PROBLEM REQUIREMENTS —
A complete response lists each line of the data below that includes the word "deadline".

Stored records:
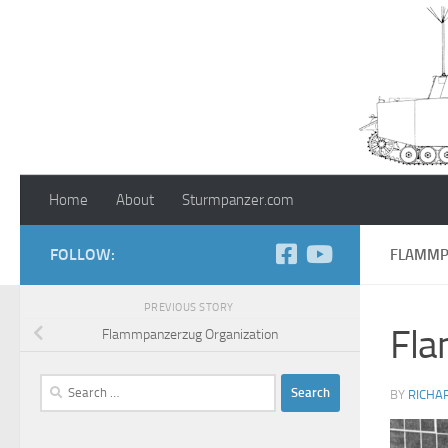
Skip to content
Home
About
Sturmpanzer.com
FOLLOW:
FLAMMPA
PREVIOUS STORY
Fla
Flammpanzerzug Organization
Search
BY
RICHA
for:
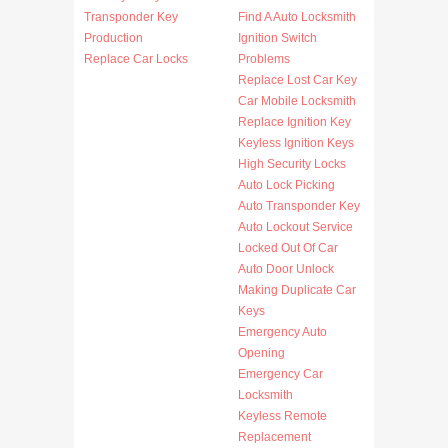
Transponder Key
Find A Auto Locksmith
Production
Ignition Switch
Replace Car Locks
Problems
Replace Lost Car Key
Car Mobile Locksmith
Replace Ignition Key
Keyless Ignition Keys
High Security Locks
Auto Lock Picking
Auto Transponder Key
Auto Lockout Service
Locked Out Of Car
Auto Door Unlock
Making Duplicate Car
Keys
Emergency Auto
Opening
Emergency Car
Locksmith
Keyless Remote
Replacement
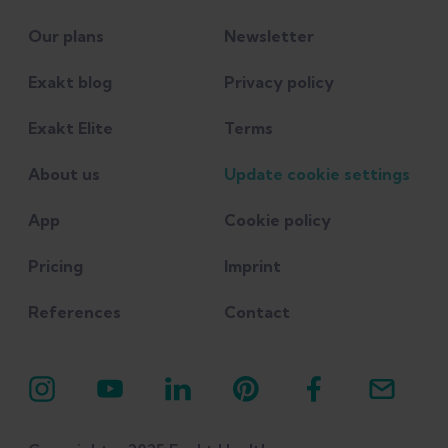
Our plans
Newsletter
Exakt blog
Privacy policy
Exakt Elite
Terms
About us
Update cookie settings
App
Cookie policy
Pricing
Imprint
References
Contact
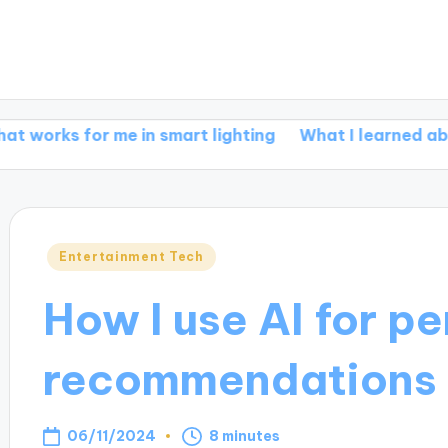
or me in smart lighting
What I learned about smar
Posted
Entertainment Tech
in
How I use AI for p
recommendations
06/11/2024
8 minutes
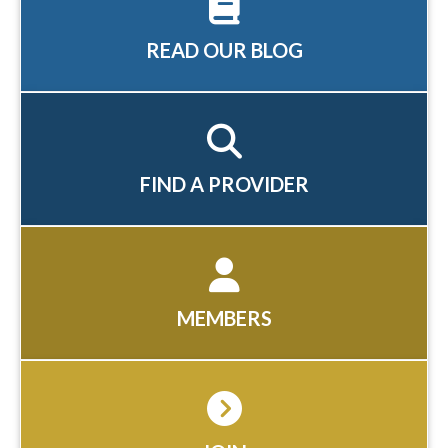
READ OUR BLOG
FIND A PROVIDER
MEMBERS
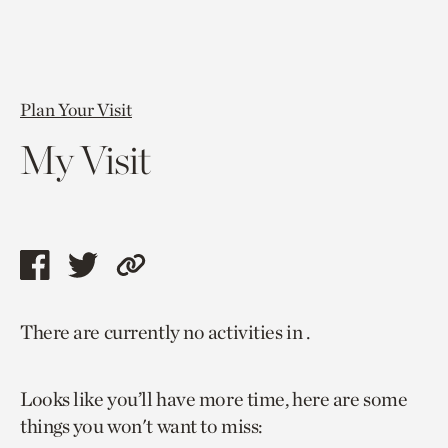
Plan Your Visit
My Visit
Share
Share
Copy
this
this
link
There are currently no activities in .
page
page
to
via
via
current
Looks like you’ll have more time, here are some
facebook
twitter
page.
things you won't want to miss:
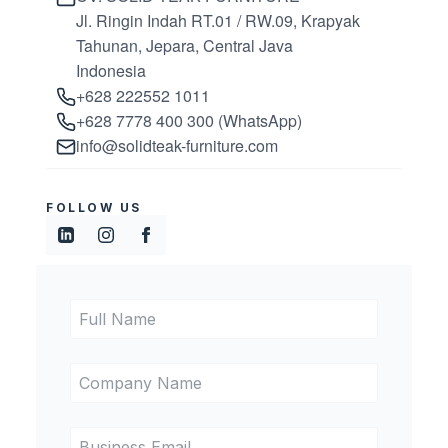
Jl. Ringin Indah RT.01 / RW.09, Krapyak
Tahunan, Jepara, Central Java
Indonesia
+628 222552 1011
+628 7778 400 300 (WhatsApp)
info@solidteak-furniture.com
FOLLOW US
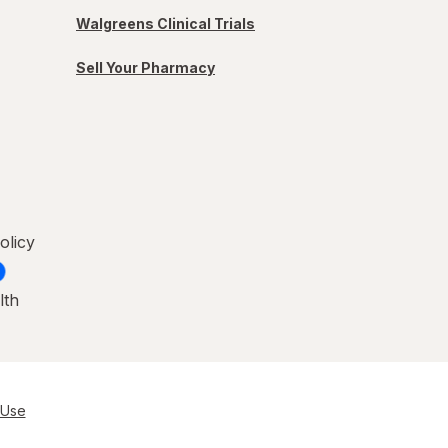
Walgreens Clinical Trials
Sell Your Pharmacy
olicy
lth
 Use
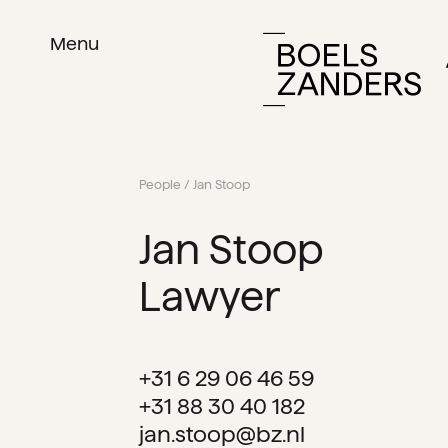
Menu
People
/ Jan Stoop
Jan Stoop
Lawyer
+31 6 29 06 46 59
+31 88 30 40 182
jan.stoop@bz.nl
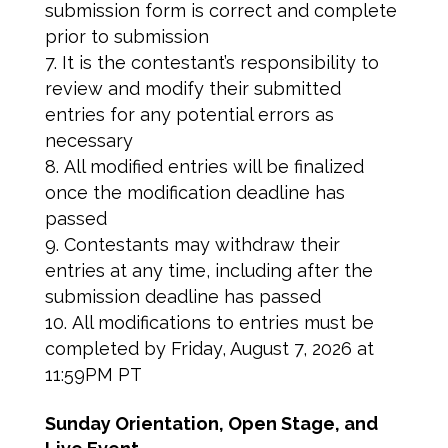
submission form is correct and complete
prior to submission
It is the contestant’s responsibility to
review and modify their submitted
entries for any potential errors as
necessary
All modified entries will be finalized
once the modification deadline has
passed
Contestants may withdraw their
entries at any time, including after the
submission deadline has passed
All modifications to entries must be
completed by Friday, August 7, 2026 at
11:59PM PT
Sunday Orientation, Open Stage, and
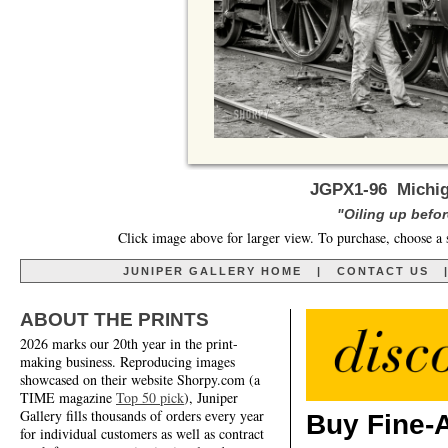
JGPX1-96 Michig
"Oiling up before
Click image above for larger view. To purchase, choose a 
JUNIPER GALLERY HOME
|
CONTACT US
ABOUT THE PRINTS
2026 marks our 20th year in the print-
making business. Reproducing images
showcased on their website Shorpy.com (a
TIME magazine
Top 50 pick
), Juniper
Gallery fills thousands of orders every year
Buy Fine-A
for individual customers as well as contract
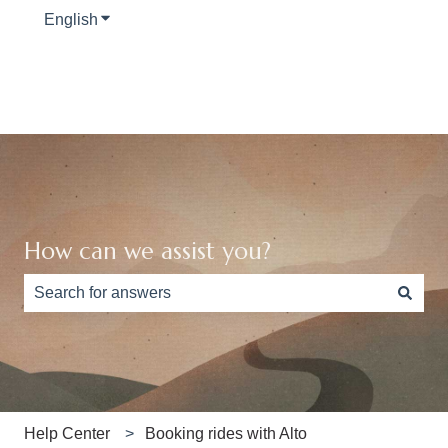
English
Show submenu for translations
How can we assist you?
There are no suggestions because the search field is e
Help Center
Booking rides with Alto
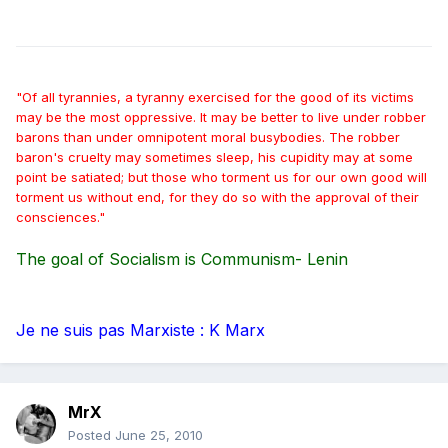
"Of all tyrannies, a tyranny exercised for the good of its victims
may be the most oppressive. It may be better to live under robber
barons than under omnipotent moral busybodies. The robber
baron's cruelty may sometimes sleep, his cupidity may at some
point be satiated; but those who torment us for our own good will
torment us without end, for they do so with the approval of their
consciences."
The goal of Socialism is Communism- Lenin
Je ne suis pas Marxiste : K Marx
MrX
Posted
June 25, 2010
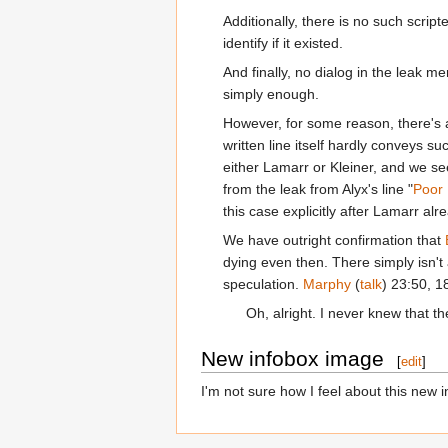
Additionally, there is no such scrip
identify if it existed.
And finally, no dialog in the leak m
simply enough.
However, for some reason, there's an
written line itself hardly conveys su
either Lamarr or Kleiner, and we se
from the leak from Alyx's line "
Poor 
this case explicitly after Lamarr al
We have outright confirmation that
dying even then. There simply isn't
speculation.
Marphy
(
talk
) 23:50, 
Oh, alright. I never knew that t
New infobox image
[
edit
]
I'm not sure how I feel about this new in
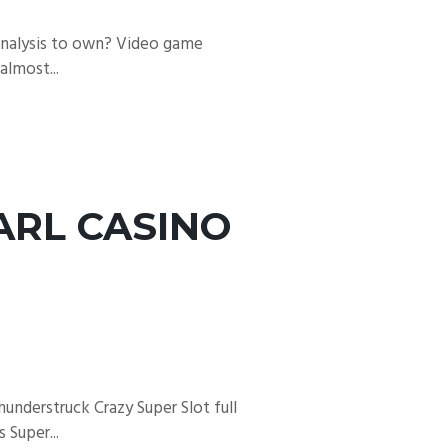
 Analysis to own? Video game
almost...
ARL CASINO
understruck Crazy Super Slot full
 Super...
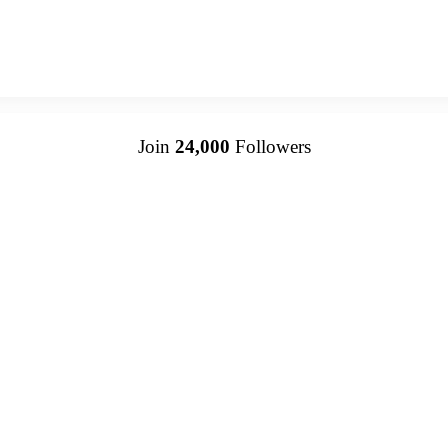
Join
24,000
Followers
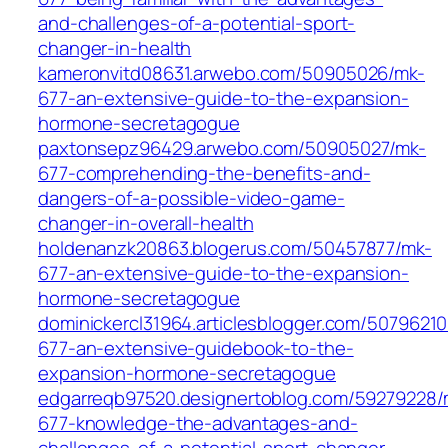
and-challenges-of-a-potential-sport-
changer-in-health
kameronvitd08631.arwebo.com/50905026/mk-
677-an-extensive-guide-to-the-expansion-
hormone-secretagogue
paxtonsepz96429.arwebo.com/50905027/mk-
677-comprehending-the-benefits-and-
dangers-of-a-possible-video-game-
changer-in-overall-health
holdenanzk20863.blogerus.com/50457877/mk-
677-an-extensive-guide-to-the-expansion-
hormone-secretagogue
dominickercl31964.articlesblogger.com/5079621
677-an-extensive-guidebook-to-the-
expansion-hormone-secretagogue
edgarreqb97520.designertoblog.com/59279228/
677-knowledge-the-advantages-and-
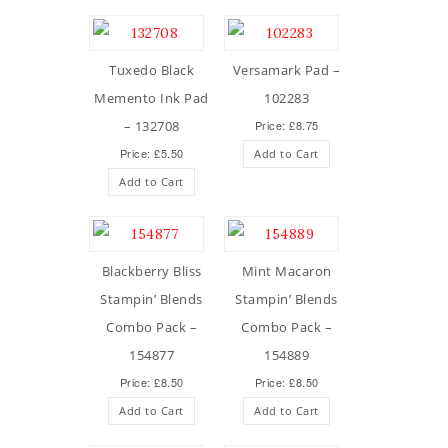
Tuxedo Black
Versamark Pad –
Memento Ink Pad
102283
– 132708
Price: £8.75
Price: £5.50
Add to Cart
Add to Cart
Blackberry Bliss
Mint Macaron
Stampin’ Blends
Stampin’ Blends
Combo Pack –
Combo Pack –
154877
154889
Price: £8.50
Price: £8.50
Add to Cart
Add to Cart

SOLUTION —
once the modification deadline has
submission deadline has passed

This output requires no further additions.